It is important for you to understand the mediation process and determine if it is right for you. With this said, I offer:
A free face-to-face one hour consultation with both parties where I explain the basics of mediation and answer any questions you may have regarding the process.
Two 30-minute individual phone conversations, should you prefer to have the consultation separately.
Step Two: Mediation
Divorce mediation is designed to be flexible, allowing you the opportunity to implement a process that meets your needs.
Sessions are arranged at your convenience. Evening and weekend time slots are available.
Sessions are typically two hours. However, you can arrange shorter or longer sessions.
In the first session, we will work together to get an overview of your situation, and a list of all of the topics we will want to make sure that we cover, in order for you to come to a full resolution.
Most mediations take between 2 and 5 sessions . The number of sessions you need will depend on several factors, including: the complexity of the issues, your ability to communicate, whether you have children, or a home, or own your own business.
Topics covered in mediation sessions include parenting plans, division of assets and liabilities and financial support. We will also discuss any other issues you are concerned about.
Mediators can provide legal information but do not provide legal advice. You may wish to have an attorney to advise you of your legal rights, as part of your mediation process.
Step Three: Memorandum of Understanding (MOU)
The Memorandum of Understanding is a detailed document which summarizes all the decisions you agreed upon in mediation.
The MOU will include what must be covered to obtain a divorce in New York.
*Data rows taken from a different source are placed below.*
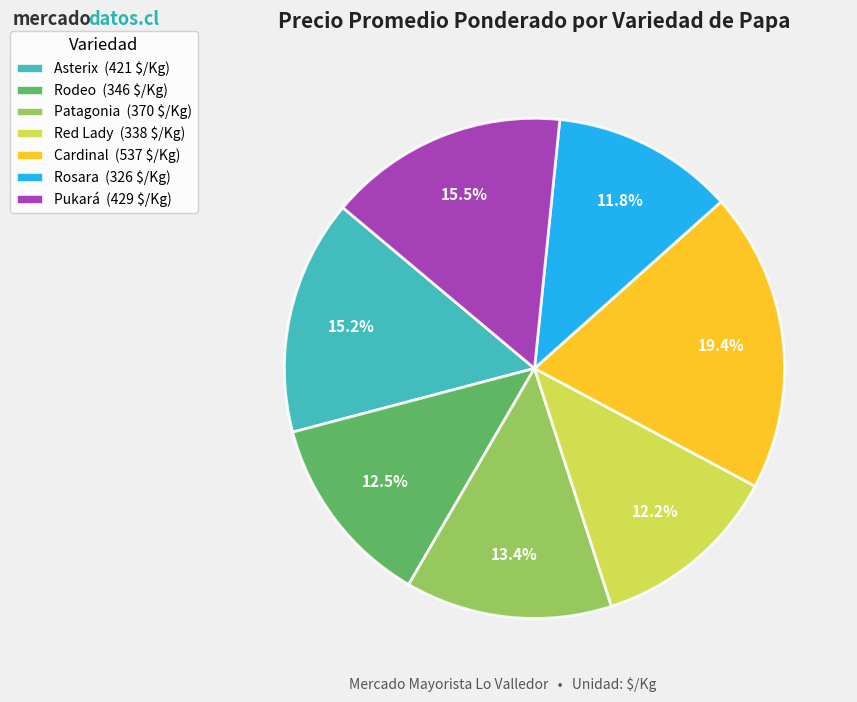

Is Rodeo (346 $/Kg) the majority of the pie?

No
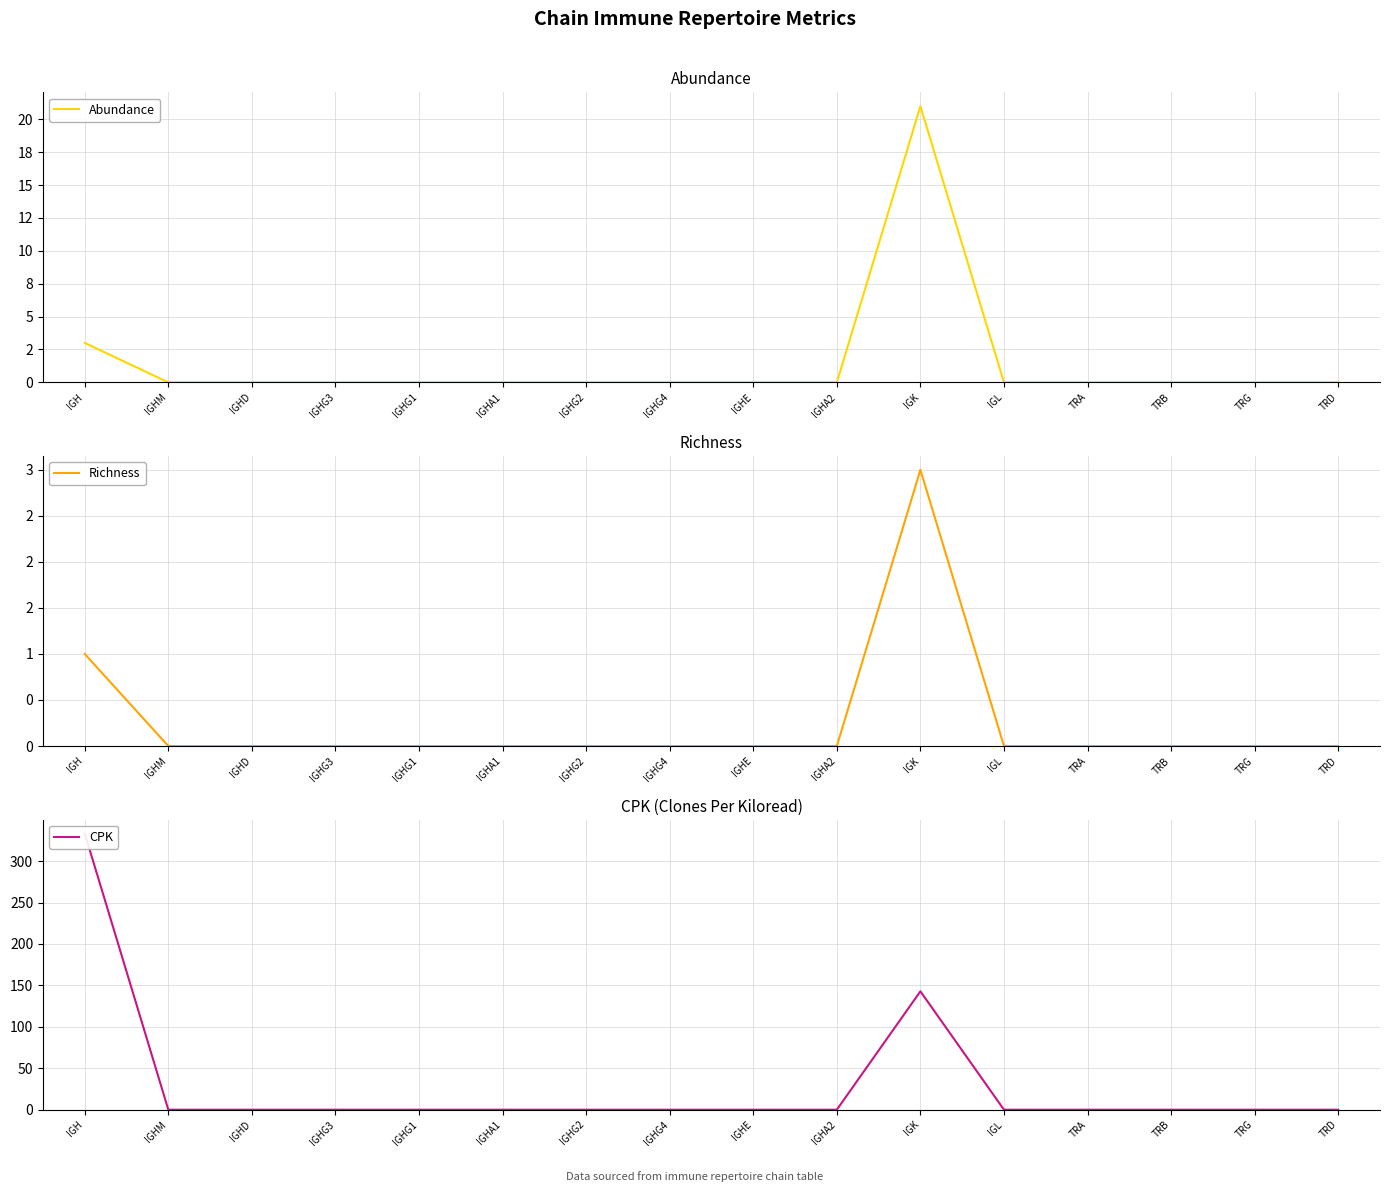

How many lines are shown in the chart?

3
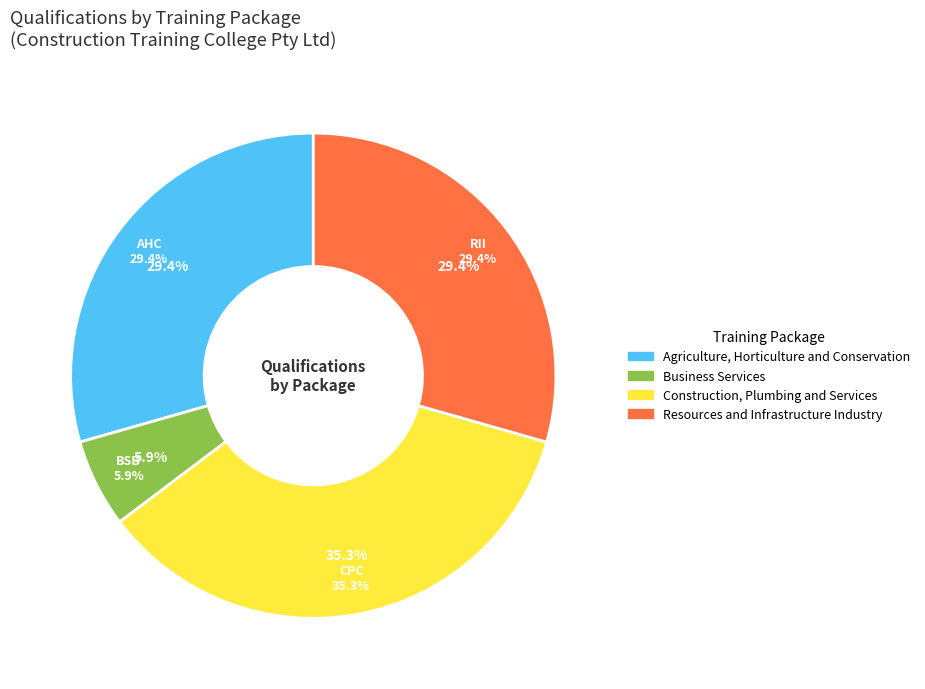

To the nearest percent, what is the average slice percentage?

25%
Your decisions regarding division of your assets and debts, support issues and the care of your child(ren) will all be incorporated into the document.
We will meet to review the MOU and integrate revisions, should there be any.
Should you wish to file for divorce, an attorney will write up the settlement agreement based on the terms in your MOU and, if and when you are both ready, file the agreement as well as other required forms with the court.
You are encouraged to employ an attorney to advise you of your rights, either before or after the settlement agreement is drafted by the neutral attorney.